● **EXERCISE OBJECTIVE**: Look in the material below for the line holding "the kitchen canister at (191,235): 8.63 -0.90". Set it down exactly, with each later line up to and including the line holding "the green tree".

------ RECORD EXCERPTS ------

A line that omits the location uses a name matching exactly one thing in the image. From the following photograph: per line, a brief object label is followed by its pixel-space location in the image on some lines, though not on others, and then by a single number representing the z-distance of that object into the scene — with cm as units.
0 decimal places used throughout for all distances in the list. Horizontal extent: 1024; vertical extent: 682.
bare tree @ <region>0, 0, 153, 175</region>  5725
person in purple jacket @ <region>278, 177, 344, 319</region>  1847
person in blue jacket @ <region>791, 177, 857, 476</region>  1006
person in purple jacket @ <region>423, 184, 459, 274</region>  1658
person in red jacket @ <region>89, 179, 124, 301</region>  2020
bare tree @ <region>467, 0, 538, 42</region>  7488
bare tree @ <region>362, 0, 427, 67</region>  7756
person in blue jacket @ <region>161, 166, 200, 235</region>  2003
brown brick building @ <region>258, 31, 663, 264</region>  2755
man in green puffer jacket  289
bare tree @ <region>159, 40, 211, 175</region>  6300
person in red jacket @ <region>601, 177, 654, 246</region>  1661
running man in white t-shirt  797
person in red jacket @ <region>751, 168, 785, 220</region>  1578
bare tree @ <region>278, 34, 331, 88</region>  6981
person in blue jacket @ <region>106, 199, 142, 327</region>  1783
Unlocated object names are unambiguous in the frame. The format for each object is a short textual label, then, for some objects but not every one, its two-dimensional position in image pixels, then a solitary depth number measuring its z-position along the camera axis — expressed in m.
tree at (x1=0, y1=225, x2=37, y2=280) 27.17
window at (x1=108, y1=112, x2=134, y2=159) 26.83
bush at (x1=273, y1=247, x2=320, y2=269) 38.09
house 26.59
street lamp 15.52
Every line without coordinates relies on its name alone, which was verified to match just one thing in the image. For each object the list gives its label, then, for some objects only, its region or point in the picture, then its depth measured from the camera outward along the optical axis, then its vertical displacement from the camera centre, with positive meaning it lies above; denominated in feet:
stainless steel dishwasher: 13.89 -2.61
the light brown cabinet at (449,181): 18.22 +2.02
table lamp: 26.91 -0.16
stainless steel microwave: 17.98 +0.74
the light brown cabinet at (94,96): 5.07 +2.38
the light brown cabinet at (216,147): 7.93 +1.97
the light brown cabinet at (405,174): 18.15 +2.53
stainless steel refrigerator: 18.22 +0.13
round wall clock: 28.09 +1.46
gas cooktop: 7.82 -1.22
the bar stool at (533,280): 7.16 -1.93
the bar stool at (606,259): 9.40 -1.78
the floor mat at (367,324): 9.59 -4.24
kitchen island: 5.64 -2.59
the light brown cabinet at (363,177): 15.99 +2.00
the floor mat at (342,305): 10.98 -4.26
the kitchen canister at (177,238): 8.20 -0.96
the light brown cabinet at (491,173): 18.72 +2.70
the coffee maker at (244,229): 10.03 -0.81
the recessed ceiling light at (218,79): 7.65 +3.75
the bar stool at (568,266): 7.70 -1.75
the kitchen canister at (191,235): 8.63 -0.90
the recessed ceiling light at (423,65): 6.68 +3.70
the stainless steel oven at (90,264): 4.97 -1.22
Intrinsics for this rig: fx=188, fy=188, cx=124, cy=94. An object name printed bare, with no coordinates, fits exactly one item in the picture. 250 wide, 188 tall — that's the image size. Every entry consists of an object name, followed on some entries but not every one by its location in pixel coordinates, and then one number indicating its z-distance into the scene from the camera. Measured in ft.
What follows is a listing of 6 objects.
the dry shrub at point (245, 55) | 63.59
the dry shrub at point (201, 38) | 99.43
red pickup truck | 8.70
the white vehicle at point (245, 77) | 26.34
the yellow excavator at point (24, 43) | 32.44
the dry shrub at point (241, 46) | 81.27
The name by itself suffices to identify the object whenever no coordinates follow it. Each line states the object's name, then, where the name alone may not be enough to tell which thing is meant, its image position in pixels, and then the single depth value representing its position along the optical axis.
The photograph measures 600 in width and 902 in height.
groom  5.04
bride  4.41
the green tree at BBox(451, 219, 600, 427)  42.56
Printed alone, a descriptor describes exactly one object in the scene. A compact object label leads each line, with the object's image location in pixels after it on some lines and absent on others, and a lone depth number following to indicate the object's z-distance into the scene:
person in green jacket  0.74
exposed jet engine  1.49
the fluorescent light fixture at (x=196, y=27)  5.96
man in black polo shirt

------

● **SOLUTION**:
the kitchen canister at (191,235): 8.63 -0.90
the recessed ceiling light at (423,65): 6.68 +3.70
the stainless steel oven at (90,264): 4.97 -1.22
Intrinsics for this rig: fx=188, fy=188, cx=124, cy=94. An object name printed bare, with no coordinates, fits exactly one item in the picture. 250 wide, 188 tall — that's the image size. Every entry consists of an object name, followed on some entries but not every one by its location in pixel coordinates, and then one number indicating its z-distance into the scene from the camera. Measured in ft.
What follows is a listing of 6 objects.
the dry shrub at point (245, 55) | 63.59
the dry shrub at point (201, 38) | 99.43
red pickup truck | 8.70
the white vehicle at point (245, 77) | 26.34
the yellow excavator at point (24, 43) | 32.44
the dry shrub at point (241, 46) | 81.27
The name by itself suffices to identify the object whenever no coordinates follow it. Each line states the object's name, then, where the name alone may not be enough to tell which thing is meant, its image position in pixels, and then the single depth value representing its position along the optical axis.
The photograph measures 600 in width and 902 in height.
groom  5.04
bride  4.41
the green tree at BBox(451, 219, 600, 427)  42.56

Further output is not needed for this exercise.